Work required: In the entries that follow, repeat exactly the lines from the one that has "module dut_Equal_1U_8_4_0(in1, out1);" through the one that has "G01X5457Y34376D01*", but omit pictures.

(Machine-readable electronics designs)
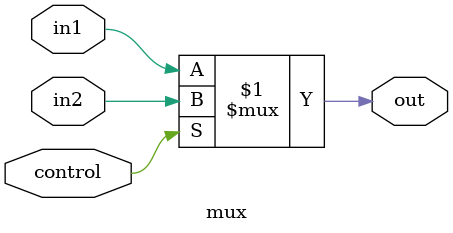
<source format=v>
module mux(in1, in2, control, out);
	input in1;
	input in2;
	input control;
	output out;
	assign out = control ? in2 : in1;
endmodule
</source>
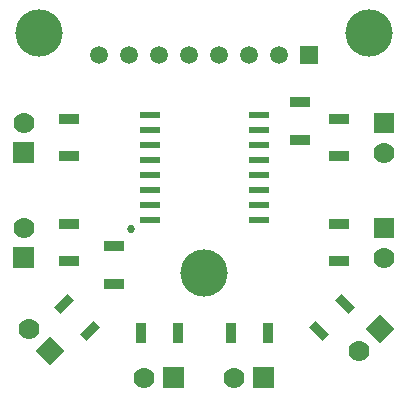
<source format=gts>
%FSLAX33Y33*%
%MOMM*%
%AMRect-W820710-H1670710-RO0.750*
21,1,0.82071,1.67071,0.,0.,225*%
%AMRect-W1778000-H1778000-RO1.000*
21,1,1.778,1.778,0.,0.,180*%
%AMRect-W1778000-H1778000-RO0.250*
21,1,1.778,1.778,0.,0.,315*%
%AMRect-W820710-H1670710-RO1.000*
21,1,0.82071,1.67071,0.,0.,180*%
%AMRect-W820710-H1670710-RO1.250*
21,1,0.82071,1.67071,0.,0.,135*%
%AMRect-W820710-H1670710-RO1.500*
21,1,0.82071,1.67071,0.,0.,90*%
%AMRect-W1778000-H1778000-RO0.750*
21,1,1.778,1.778,0.,0.,225*%
%AMRect-W820710-H1670710-RO0.500*
21,1,0.82071,1.67071,0.,0.,270*%
%AMRect-W1778000-H1778000-RO0.500*
21,1,1.778,1.778,0.,0.,270*%
%AMRR-H1699999-W549999-R98999-RO1.500*
21,1,0.352001,1.699999,0.,0.,90*
21,1,0.549999,1.502001,0.,0.,90*
1,1,0.197998,-0.7510005,-0.1760005*
1,1,0.197998,-0.7510005,0.1760005*
1,1,0.197998,0.7510005,0.1760005*
1,1,0.197998,0.7510005,-0.1760005*%
%AMRect-W1500000-H1500000-RO0.500*
21,1,1.5,1.5,0.,0.,270*%
%ADD10C,0.68834*%
%ADD11Rect-W820710-H1670710-RO0.750*%
%ADD12C,1.778*%
%ADD13Rect-W1778000-H1778000-RO1.000*%
%ADD14C,1.778*%
%ADD15Rect-W1778000-H1778000-RO0.250*%
%ADD16Rect-W820710-H1670710-RO1.000*%
%ADD17R,1.778X1.778*%
%ADD18C,1.778*%
%ADD19Rect-W820710-H1670710-RO1.250*%
%ADD20Rect-W820710-H1670710-RO1.500*%
%ADD21C,1.778*%
%ADD22Rect-W1778000-H1778000-RO0.750*%
%ADD23Rect-W820710-H1670710-RO0.500*%
%ADD24C,4.*%
%ADD25C,1.778*%
%ADD26Rect-W1778000-H1778000-RO0.500*%
%ADD27RR-H1699999-W549999-R98999-RO1.500*%
%ADD28C,1.5*%
%ADD29Rect-W1500000-H1500000-RO0.500*%
D10*
%LNtop solder mask_traces*%
G01*
X11557Y15113D03*
%LNtop solder mask component 48f78adb2b7037fe*%
D11*
X29689Y8734D03*
X27461Y6506D03*
%LNtop solder mask component fc4ab4143d6492ec*%
D12*
X2540Y15240D03*
D13*
X2540Y12700D03*
%LNtop solder mask component acea897f8989f1d9*%
D14*
X30852Y4817D03*
D15*
X32648Y6613D03*
%LNtop solder mask component 7f83bd30abf15710*%
D16*
X15545Y6350D03*
X12395Y6350D03*
%LNtop solder mask component 50fb72db43f2db52*%
D17*
X33020Y24130D03*
D18*
X33020Y21590D03*
%LNtop solder mask component 8bdea769ffbae0d0*%
D19*
X8099Y6506D03*
X5871Y8734D03*
%LNtop solder mask component 0b6faf164e5a0518*%
D20*
X6350Y12395D03*
X6350Y15545D03*
%LNtop solder mask component 6cb0e7e3f02311c0*%
X6350Y21285D03*
X6350Y24435D03*
%LNtop solder mask component 07940880643af1f4*%
D21*
X2912Y6613D03*
D22*
X4708Y4817D03*
%LNtop solder mask component 7d8ea873bf19028c*%
D23*
X29210Y24435D03*
X29210Y21285D03*
%LNtop solder mask component c49cb73e0cfdca39*%
D24*
X17780Y11430D03*
%LNtop solder mask component 8081dbe1fc64fbc3*%
D12*
X2540Y24130D03*
D13*
X2540Y21590D03*
%LNtop solder mask component 432a153fe0b184c8*%
D17*
X33020Y15240D03*
D18*
X33020Y12700D03*
%LNtop solder mask component 2783f7ae62fabf0f*%
D25*
X12700Y2540D03*
D26*
X15240Y2540D03*
%LNtop solder mask component 96b70c30af19ca9a*%
D24*
X31750Y31750D03*
%LNtop solder mask component 7e02e7b59318a54f*%
D27*
X13130Y24765D03*
X13130Y23495D03*
X13130Y22225D03*
X13130Y20955D03*
X13130Y19685D03*
X13130Y18415D03*
X13130Y17145D03*
X13130Y15875D03*
X22430Y24765D03*
X22430Y23495D03*
X22430Y22225D03*
X22430Y20955D03*
X22430Y19685D03*
X22430Y18415D03*
X22430Y17145D03*
X22430Y15875D03*
%LNtop solder mask component e43c40593395f77c*%
D16*
X23165Y6350D03*
X20015Y6350D03*
%LNtop solder mask component 7b98a7e85593e7e7*%
D25*
X20320Y2540D03*
D26*
X22860Y2540D03*
%LNtop solder mask component be02c169f3ae9f69*%
D24*
X3810Y31750D03*
%LNtop solder mask component 005ca3e7d4f4fb47*%
D28*
X24130Y29845D03*
X21590Y29845D03*
X19050Y29845D03*
X16510Y29845D03*
X13970Y29845D03*
X11430Y29845D03*
X8890Y29845D03*
D29*
X26670Y29845D03*
%LNtop solder mask component 427f096e4d3aae24*%
D23*
X25908Y25832D03*
X25908Y22682D03*
%LNtop solder mask component c320845981998eb0*%
D20*
X10160Y10490D03*
X10160Y13640D03*
%LNtop solder mask component e793a6abe9ce9fda*%
D23*
X29210Y15545D03*
X29210Y12395D03*
M02*
</source>
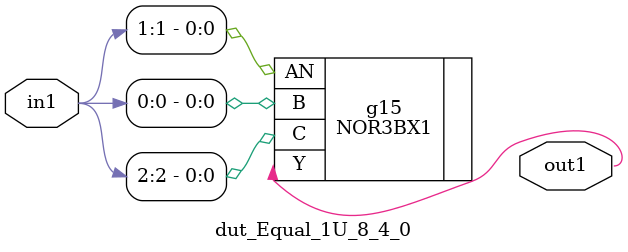
<source format=v>
`timescale 1ps / 1ps


module dut_Equal_1U_8_4_0(in1, out1);
  input [2:0] in1;
  output out1;
  wire [2:0] in1;
  wire out1;
  NOR3BX1 g15(.AN (in1[1]), .B (in1[0]), .C (in1[2]), .Y (out1));
endmodule



</source>
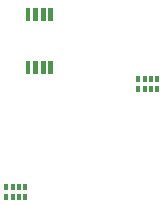
<source format=gtl>
G04 Layer: TopLayer*
G04 EasyEDA v6.4.7, 2020-10-05T14:23:05+01:00*
G04 2c2162e3dd23406bb5aba25b7724e7bd,81cdacc9909441f8a3d49748f20dc12b,10*
G04 Gerber Generator version 0.2*
G04 Scale: 100 percent, Rotated: No, Reflected: No *
G04 Dimensions in millimeters *
G04 leading zeros omitted , absolute positions ,3 integer and 3 decimal *
%FSLAX33Y33*%
%MOMM*%
G90*
D02*

%ADD11R,0.399999X0.549999*%
%ADD12R,0.299999X0.549999*%

%LPD*%
G54D11*
G01X2794Y19457D03*
G01X4394Y20255D03*
G01X4394Y19457D03*
G54D12*
G01X3345Y20255D03*
G01X3345Y19457D03*
G01X3843Y20255D03*
G01X3843Y19457D03*
G54D11*
G01X2794Y20255D03*
G01X13970Y28601D03*
G01X15570Y29399D03*
G01X15570Y28601D03*
G54D12*
G01X14521Y29399D03*
G01X14521Y28601D03*
G01X15019Y29399D03*
G01X15019Y28601D03*
G54D11*
G01X13970Y29399D03*
G36*
G01X4423Y30955D02*
G01X4822Y30955D01*
G01X4822Y29855D01*
G01X4423Y29855D01*
G01X4423Y30955D01*
G37*
G36*
G01X5058Y30955D02*
G01X5457Y30955D01*
G01X5457Y29855D01*
G01X5058Y29855D01*
G01X5058Y30955D01*
G37*
G36*
G01X5718Y30955D02*
G01X6117Y30955D01*
G01X6117Y29855D01*
G01X5718Y29855D01*
G01X5718Y30955D01*
G37*
G36*
G01X6353Y30955D02*
G01X6752Y30955D01*
G01X6752Y29855D01*
G01X6353Y29855D01*
G01X6353Y30955D01*
G37*
G36*
G01X6353Y35476D02*
G01X6752Y35476D01*
G01X6752Y34376D01*
G01X6353Y34376D01*
G01X6353Y35476D01*
G37*
G36*
G01X5718Y35476D02*
G01X6117Y35476D01*
G01X6117Y34376D01*
G01X5718Y34376D01*
G01X5718Y35476D01*
G37*
G36*
G01X5058Y35476D02*
G01X5457Y35476D01*
G01X5457Y34376D01*
G01X5058Y34376D01*
G01X5058Y35476D01*
G37*
G36*
G01X4423Y35476D02*
G01X4822Y35476D01*
G01X4822Y34376D01*
G01X4423Y34376D01*
G01X4423Y35476D01*
G37*
M00*
M02*

</source>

Answer section:
module dut_Equal_1U_8_4_0(in1, out1);
  input [2:0] in1;
  output out1;
  wire [2:0] in1;
  wire out1;
  NOR3BX1 g15(.AN (in1[1]), .B (in1[0]), .C (in1[2]), .Y (out1));
endmodule



</source>
<source format=gtl>
G04 Layer: TopLayer*
G04 EasyEDA v6.4.7, 2020-10-05T14:23:05+01:00*
G04 2c2162e3dd23406bb5aba25b7724e7bd,81cdacc9909441f8a3d49748f20dc12b,10*
G04 Gerber Generator version 0.2*
G04 Scale: 100 percent, Rotated: No, Reflected: No *
G04 Dimensions in millimeters *
G04 leading zeros omitted , absolute positions ,3 integer and 3 decimal *
%FSLAX33Y33*%
%MOMM*%
G90*
D02*

%ADD11R,0.399999X0.549999*%
%ADD12R,0.299999X0.549999*%

%LPD*%
G54D11*
G01X2794Y19457D03*
G01X4394Y20255D03*
G01X4394Y19457D03*
G54D12*
G01X3345Y20255D03*
G01X3345Y19457D03*
G01X3843Y20255D03*
G01X3843Y19457D03*
G54D11*
G01X2794Y20255D03*
G01X13970Y28601D03*
G01X15570Y29399D03*
G01X15570Y28601D03*
G54D12*
G01X14521Y29399D03*
G01X14521Y28601D03*
G01X15019Y29399D03*
G01X15019Y28601D03*
G54D11*
G01X13970Y29399D03*
G36*
G01X4423Y30955D02*
G01X4822Y30955D01*
G01X4822Y29855D01*
G01X4423Y29855D01*
G01X4423Y30955D01*
G37*
G36*
G01X5058Y30955D02*
G01X5457Y30955D01*
G01X5457Y29855D01*
G01X5058Y29855D01*
G01X5058Y30955D01*
G37*
G36*
G01X5718Y30955D02*
G01X6117Y30955D01*
G01X6117Y29855D01*
G01X5718Y29855D01*
G01X5718Y30955D01*
G37*
G36*
G01X6353Y30955D02*
G01X6752Y30955D01*
G01X6752Y29855D01*
G01X6353Y29855D01*
G01X6353Y30955D01*
G37*
G36*
G01X6353Y35476D02*
G01X6752Y35476D01*
G01X6752Y34376D01*
G01X6353Y34376D01*
G01X6353Y35476D01*
G37*
G36*
G01X5718Y35476D02*
G01X6117Y35476D01*
G01X6117Y34376D01*
G01X5718Y34376D01*
G01X5718Y35476D01*
G37*
G36*
G01X5058Y35476D02*
G01X5457Y35476D01*
G01X5457Y34376D01*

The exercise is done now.